[cfe-dev] Calling main() is ub based optimizations
Mehdi Amini via cfe-dev
cfe-dev at lists.llvm.org
Mon Nov 14 08:43:01 PST 2016
> On Nov 14, 2016, at 8:38 AM, David Chisnall <David.Chisnall at cl.cam.ac.uk> wrote:
>
> On 14 Nov 2016, at 16:29, Mehdi Amini <mehdi.amini at apple.com <mailto:mehdi.amini at apple.com>> wrote:
>>
>>
>>> On Nov 14, 2016, at 3:11 AM, David Chisnall via cfe-dev <cfe-dev at lists.llvm.org> wrote:
>>>
>>> On 14 Nov 2016, at 10:58, Ben Taylor <brtaylor92 at gmail.com> wrote:
>>>>
>>>> The relevant piece of standardese seems to be 3.6.1.3 in the C++17 working draft (n4606) standard, which reads in part:
>>>>
>>>> "The function main shall not be used within a program. The linkage (3.5) of main is implementation-defined. A program that defines main as deleted or that declares main to be inline, static, or constexpr is ill-formed. The main function shall not be declared with a linkage-specification (7.5). A program that declares a variable main at global scope or that declares the name main with C language linkage (in any namespace) is ill-formed."
>>>>
>>>> So the cases you suggest, by my reading, should not be UB but rather a compile error.
>>>
>>> It sounds as if calling main from C++ should be a compile error. It’s not clear what’s expected to happen if a C compilation unit calls a C++ main.
>>
>> Isn’t the very beginning "The function main shall not be used within a program” enough?
>
> No, because this rule does not exist in the C standard and, from the perspective of a C compilation unit the main function is just another C function.
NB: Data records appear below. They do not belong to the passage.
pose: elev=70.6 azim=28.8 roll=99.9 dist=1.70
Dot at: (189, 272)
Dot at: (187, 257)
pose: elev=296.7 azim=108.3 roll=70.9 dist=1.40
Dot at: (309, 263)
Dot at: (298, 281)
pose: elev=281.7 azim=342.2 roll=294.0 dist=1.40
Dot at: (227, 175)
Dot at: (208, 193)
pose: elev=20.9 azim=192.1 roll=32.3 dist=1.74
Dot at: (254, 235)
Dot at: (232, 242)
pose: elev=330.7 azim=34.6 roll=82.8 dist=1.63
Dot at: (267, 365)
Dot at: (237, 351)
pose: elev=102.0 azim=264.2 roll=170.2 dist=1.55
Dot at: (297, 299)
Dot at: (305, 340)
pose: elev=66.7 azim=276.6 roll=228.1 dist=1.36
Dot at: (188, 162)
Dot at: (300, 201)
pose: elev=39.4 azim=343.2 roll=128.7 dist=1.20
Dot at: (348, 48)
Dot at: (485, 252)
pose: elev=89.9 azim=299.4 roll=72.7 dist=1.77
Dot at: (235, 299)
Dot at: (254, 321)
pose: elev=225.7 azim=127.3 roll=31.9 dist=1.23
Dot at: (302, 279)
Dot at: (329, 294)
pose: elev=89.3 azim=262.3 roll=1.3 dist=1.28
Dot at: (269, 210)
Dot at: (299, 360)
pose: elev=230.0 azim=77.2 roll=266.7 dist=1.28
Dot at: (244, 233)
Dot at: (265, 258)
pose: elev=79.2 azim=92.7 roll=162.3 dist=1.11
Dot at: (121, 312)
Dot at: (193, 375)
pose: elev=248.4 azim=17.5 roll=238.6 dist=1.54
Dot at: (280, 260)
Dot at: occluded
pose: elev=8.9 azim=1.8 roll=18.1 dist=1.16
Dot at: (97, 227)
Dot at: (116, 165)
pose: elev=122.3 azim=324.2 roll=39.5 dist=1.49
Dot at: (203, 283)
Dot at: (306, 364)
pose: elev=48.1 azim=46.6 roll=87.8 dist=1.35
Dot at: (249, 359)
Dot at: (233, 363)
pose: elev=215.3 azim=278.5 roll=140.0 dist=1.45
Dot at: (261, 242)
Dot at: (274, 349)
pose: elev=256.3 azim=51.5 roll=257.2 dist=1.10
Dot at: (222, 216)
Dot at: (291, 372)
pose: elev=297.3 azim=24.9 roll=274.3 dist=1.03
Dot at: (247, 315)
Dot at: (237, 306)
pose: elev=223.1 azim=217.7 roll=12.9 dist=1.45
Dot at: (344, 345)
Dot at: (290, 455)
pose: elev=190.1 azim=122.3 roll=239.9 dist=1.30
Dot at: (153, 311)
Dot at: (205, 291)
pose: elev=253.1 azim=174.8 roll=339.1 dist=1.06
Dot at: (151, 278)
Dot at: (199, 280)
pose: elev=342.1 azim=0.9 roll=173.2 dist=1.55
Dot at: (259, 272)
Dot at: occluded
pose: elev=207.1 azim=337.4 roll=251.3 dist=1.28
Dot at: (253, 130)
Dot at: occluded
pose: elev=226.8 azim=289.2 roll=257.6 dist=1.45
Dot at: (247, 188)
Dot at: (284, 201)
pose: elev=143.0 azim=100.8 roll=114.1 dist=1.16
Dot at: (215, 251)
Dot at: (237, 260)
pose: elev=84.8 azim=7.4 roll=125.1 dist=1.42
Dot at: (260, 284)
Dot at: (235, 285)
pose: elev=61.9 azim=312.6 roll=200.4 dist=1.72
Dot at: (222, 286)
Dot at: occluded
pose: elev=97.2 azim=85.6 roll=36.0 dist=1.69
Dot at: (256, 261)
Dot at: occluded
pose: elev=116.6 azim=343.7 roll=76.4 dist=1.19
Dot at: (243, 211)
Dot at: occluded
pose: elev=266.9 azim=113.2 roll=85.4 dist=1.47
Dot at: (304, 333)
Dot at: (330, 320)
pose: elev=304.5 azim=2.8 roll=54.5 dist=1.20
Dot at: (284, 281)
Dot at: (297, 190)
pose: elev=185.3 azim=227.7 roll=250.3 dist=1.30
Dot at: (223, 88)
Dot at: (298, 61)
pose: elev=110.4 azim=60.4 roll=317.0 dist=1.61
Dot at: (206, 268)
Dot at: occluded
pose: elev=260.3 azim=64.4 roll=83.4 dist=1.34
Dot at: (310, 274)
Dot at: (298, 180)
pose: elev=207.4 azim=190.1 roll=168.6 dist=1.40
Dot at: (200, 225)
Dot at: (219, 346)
Right, but when you form a program by mixing C and C++, I’m not sure how you can escape rules from both standard that applies to “the program” as whole.
> The fact that a function in another compilation unit is implemented in a different language makes calling it UB.
> Consider two compilation units written in the common subset of C and C++:
>
> Compilation unit A contains main(), which calls foo().
>
> Compilation unit B calls main() the first time that it’s called, and returns otherwise.
>
> If these are both compiled as C, this is valid code.
> If these are both compiled as C++, then compilation unit B should be a compile-time error.
> If A is compiled as C and B is compiled as C++, then B should be a compile-time error.
> If A is compiled as C++ and B is compiled as C then we have a problem: is is well-defined behaviour in C for B to contain a call to main(), but it is UB in C++ for the main defined in A to be called.
>
> This means that we don’t know if B is relying on UB unless we know whether A is compiled as C or C++ code. This is a horrible situation: flipping a compiler switch in A changes whether B is UB or not.
Yes, that’s not great, but you can run into this issue with any “program-wide” rules in standards (luckily there’s not that many).